**EXERCISE OBJECTIVE:** Can you recast every line of text in the data below as a JSON list of strings, one string per line, with blank lines and the pictures left out?

[Saved entries]
[Start of section]

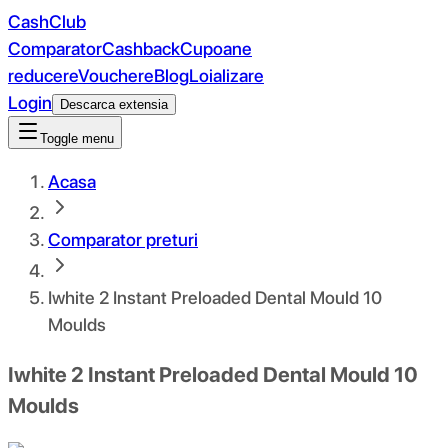
CashClub
Comparator
Cashback
Cupoane
reducere
Vouchere
Blog
Loializare
Login
Descarca extensia
Toggle menu
Acasa
Comparator preturi
Iwhite 2 Instant Preloaded Dental Mould 10
Moulds
Iwhite 2 Instant Preloaded Dental Mould 10
Moulds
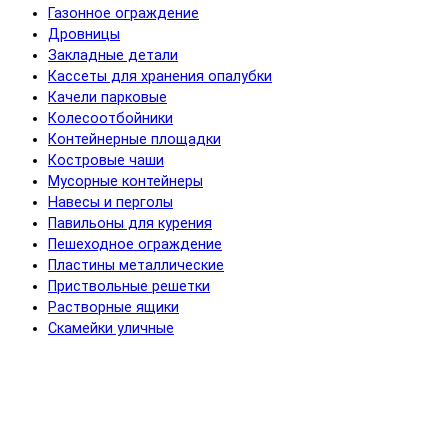
Газонное ограждение
Дровницы
Закладные детали
Кассеты для хранения опалубки
Качели парковые
Колесоотбойники
Контейнерные площадки
Костровые чаши
Мусорные контейнеры
Навесы и перголы
Павильоны для курения
Пешеходное ограждение
Пластины металлические
Приствольные решетки
Растворные ящики
Скамейки уличные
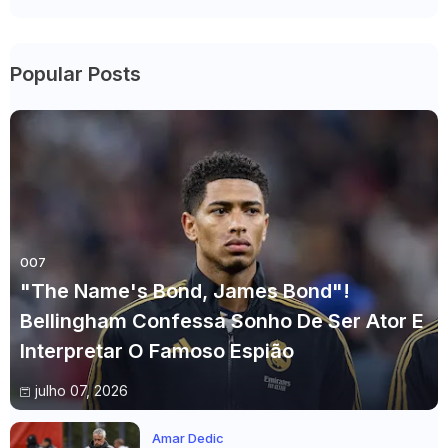
Popular Posts
007
"The Name's Bond, James Bond"!
Bellingham Confessa Sonho De Ser Ator E
Interpretar O Famoso Espião
julho 07, 2026
Amar Dedic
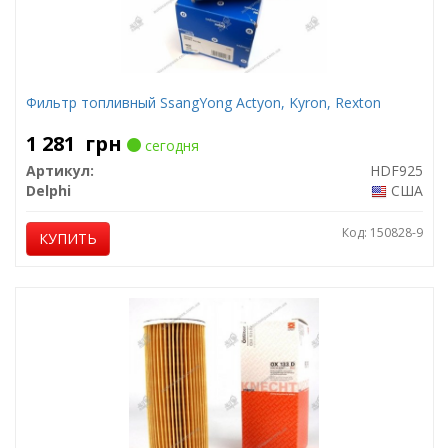
Фильтр топливный SsangYong Actyon, Kyron, Rexton
1 281
грн
сегодня
Артикул:
HDF925
Delphi
США
Код: 150828-9
КУПИТЬ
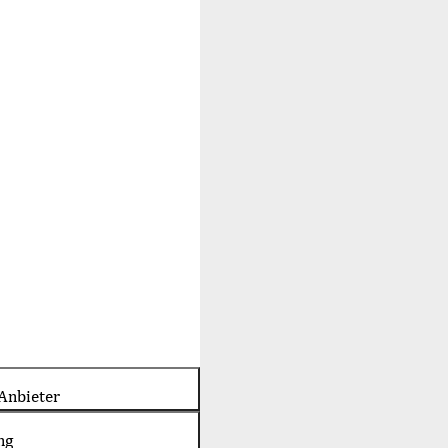
Anbieter
ng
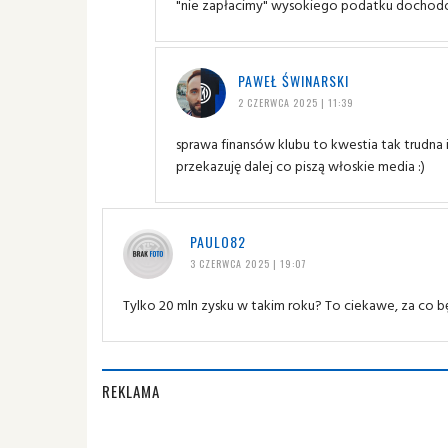
"nie zapłacimy" wysokiego podatku docho
PAWEŁ ŚWINARSKI
2 CZERWCA 2025 | 11:39
sprawa finansów klubu to kwestia tak trudna 
przekazuję dalej co piszą włoskie media :)
PAULO82
3 CZERWCA 2025 | 19:07
Tylko 20 mln zysku w takim roku? To ciekawe, za co bę
REKLAMA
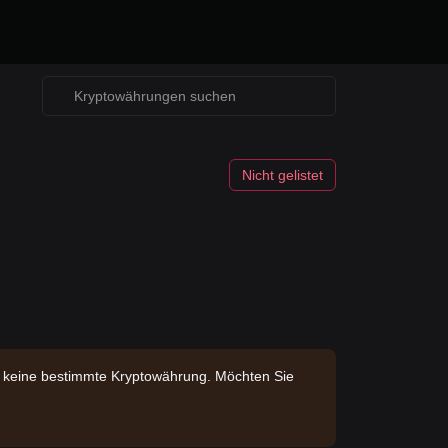
Nicht gelistet
en keine bestimmte Kryptowährung. Möchten Sie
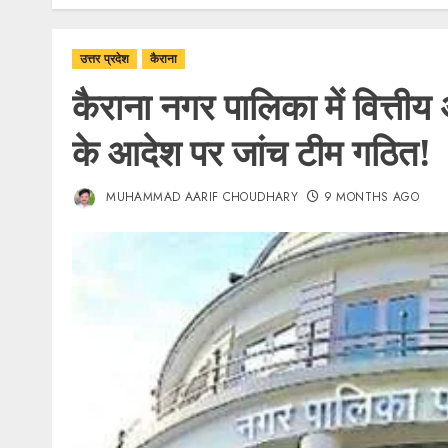
उत्तर प्रदेश
कैराना
कैराना नगर पालिका में वित्त
के आदेश पर जांच टीम गठित!
MUHAMMAD AARIF CHOUDHARY
9 MONTHS AGO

[End of section]

**EXERCISE SOLUTION:**
[
  "CashClub",
  "Comparator",
  "Cashback",
  "Cupoane",
  "reducere",
  "Vouchere",
  "Blog",
  "Loializare",
  "Login",
  "Descarca extensia",
  "Toggle menu",
  "Acasa",
  "Comparator preturi",
  "Iwhite 2 Instant Preloaded Dental Mould 10",
  "Moulds",
  "Iwhite 2 Instant Preloaded Dental Mould 10",
  "Moulds",
  "Газонное ограждение",
  "Дровницы",
  "Закладные детали",
  "Кассеты для хранения опалубки",
  "Качели парковые",
  "Колесоотбойники",
  "Контейнерные площадки",
  "Костровые чаши",
  "Мусорные контейнеры",
  "Навесы и перголы",
  "Павильоны для курения",
  "Пешеходное ограждение",
  "Пластины металлические",
  "Приствольные решетки",
  "Растворные ящики",
  "Скамейки уличные",
  "Popular Posts",
  "007",
  "\"The Name's Bond, James Bond\"!",
  "Bellingham Confessa Sonho De Ser Ator E",
  "Interpretar O Famoso Espião",
  "julho 07, 2026",
  "Amar Dedic",
  "Фильтр топливный SsangYong Actyon, Kyron, Rexton",
  "1 281",
  "грн",
  "сегодня",
  "Артикул:",
  "HDF925",
  "Delphi",
  "США",
  "Код: 150828-9",
  "КУПИТЬ",
  "Anbieter",
  "ng",
  "\"nie zapłacimy\" wysokiego podatku docho",
  "PAWEŁ ŚWINARSKI",
  "2 CZERWCA 2025 | 11:39",
  "sprawa finansów klubu to kwestia tak trudna ",
  "przekazuję dalej co piszą włoskie media :)",
  "PAULO82",
  "3 CZERWCA 2025 | 19:07",
  "Tylko 20 mln zysku w takim roku? To ciekawe, za co bę",
  "REKLAMA",
  "Nicht gelistet",
  "en keine bestimmte Kryptowährung. Möchten Sie",
  "उत्तर प्रदेश",
  "कैराना",
  "कैराना नगर पालिका में वित्त",
  "के आदेश पर जांच टीम गठित!",
  "MUHAMMAD AARIF CHOUDHARY",
  "9 MONTHS AGO"
]